Accordingly, there was not any significant difference between the four groups for the data shown in Table 1.

Ki67: In the surface part of the epidermis, Ki67 was expressed in 73 cells out of 864 in the AK group and in 572 cells out of 4410 in the BD group. No Ki67 expression was documented in the normal skin specimens (Fig. 1). The percentage of Ki67+cells was significantly the highest in the BD group and the lowest in the normal skin biopsy specimens (p<0.001). In the deep part of the epidermis, there were 757 cell out of 2632 in the AK group,1511 cells out of 12552 in the BD group and 62 cells out of 6261 in the control group with positive expression for Ki67 (Fig. 1). The percentage of the cells positively stained for Ki67 was the highest in the AK group and the lowest in the control group (p<0.001).
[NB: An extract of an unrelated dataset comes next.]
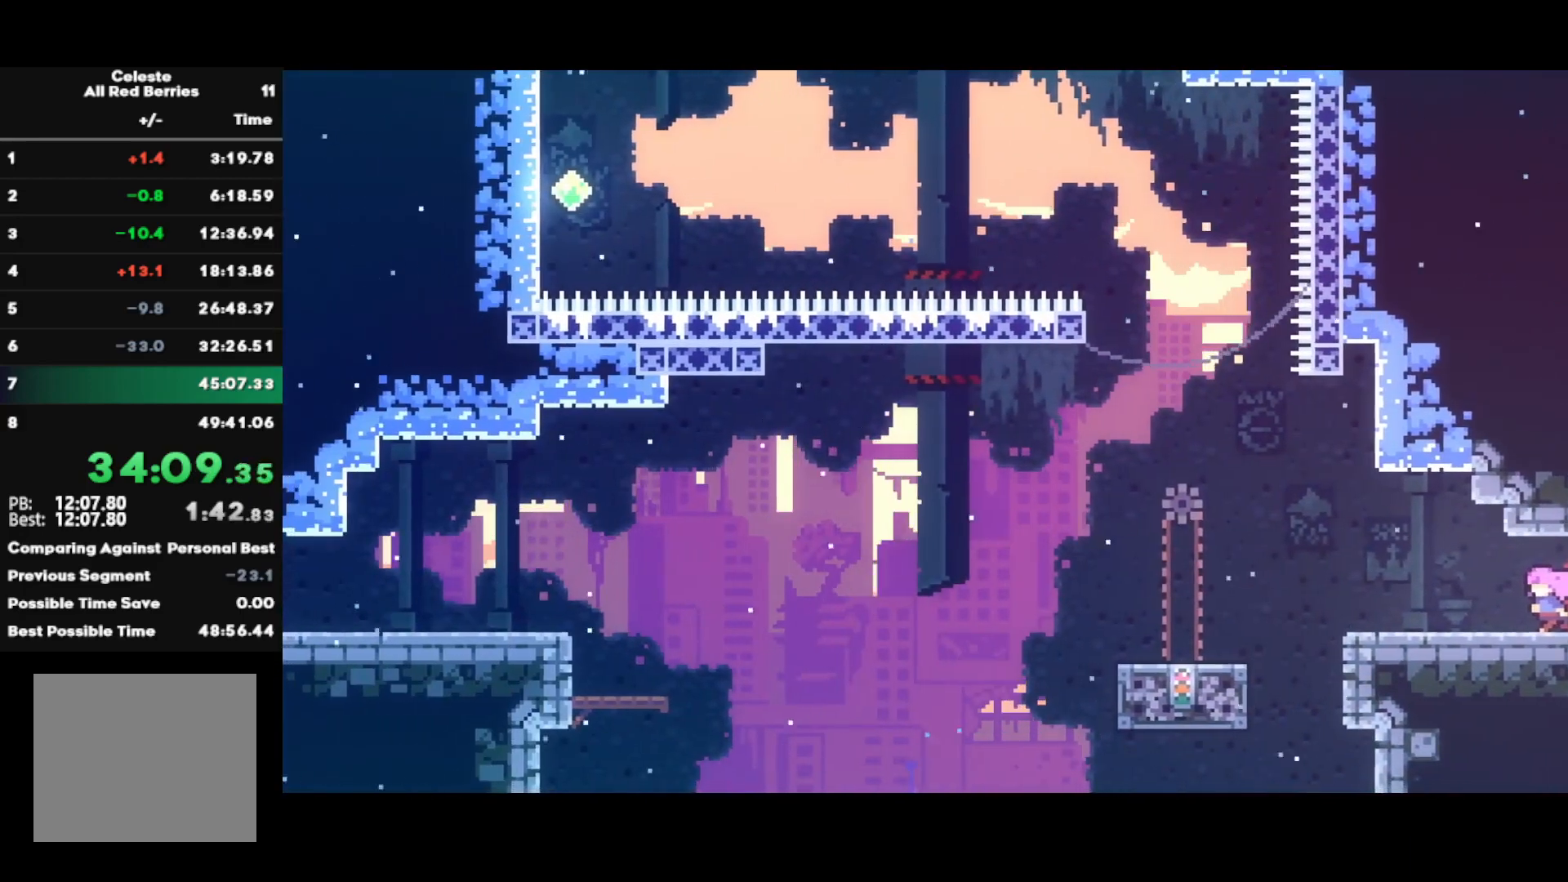
{"buttons": [], "left_stick": "left", "right_stick": "center", "events": [[17, "left_stick", "left"], [117, "SQUARE", "down"], [233, "SQUARE", "up"]]}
Comparing the rate of expression of Ki67 in the surface and deep portion of the epidermis in each group showed that this rate was significantly higher in the deep epidermis comparing with the rate in the surface epidermis in the AK and the normal skin specimens (p≤0.001). There was not a significant difference between the surface and the deep parts of the epidermis for the expression rate of Ki67 in the BD group (p = 0.15). In the full thickness of the epidermis of the SCC, AK, BD and normal skin groups there were 942 cells out of 4781, 830 cells out of 3498, 2083 cells out of 16962 and 62 cells out of 7386 positive for Ki67, respectively (Fig. 2).


Table 1: Characteristics and general data of patients
SCC: Squamous cell carcinoma, AK: Actinic keratosis, BD: Bowen disease. Values In brakets are percentage

Fig. 1: Percentage of Ki67+, P27+ and P53+cells in one-third superficial and two-third deep layer of epidermis in the studied specimens

Fig. 2: Percentage of Ki67+, P27+ and P53+cells in epidermis of the studied specimens

The percentage of Ki67+cells was significantly the highest in the AK group and lowest in the control group (p<0.001). The percentage of Ki67+cells was significantly the highest in the AK group comparing with that in the SCC group and the lowest in the deep portions of the epidermis of the BD and the control groups comparing with that in the SCC group (p<0.001 for all comparisons). According to mentioned findings, the expression pattern of Ki67 was peripheral, diffused and confluent in the AK, BD and SCC specimens, respectively.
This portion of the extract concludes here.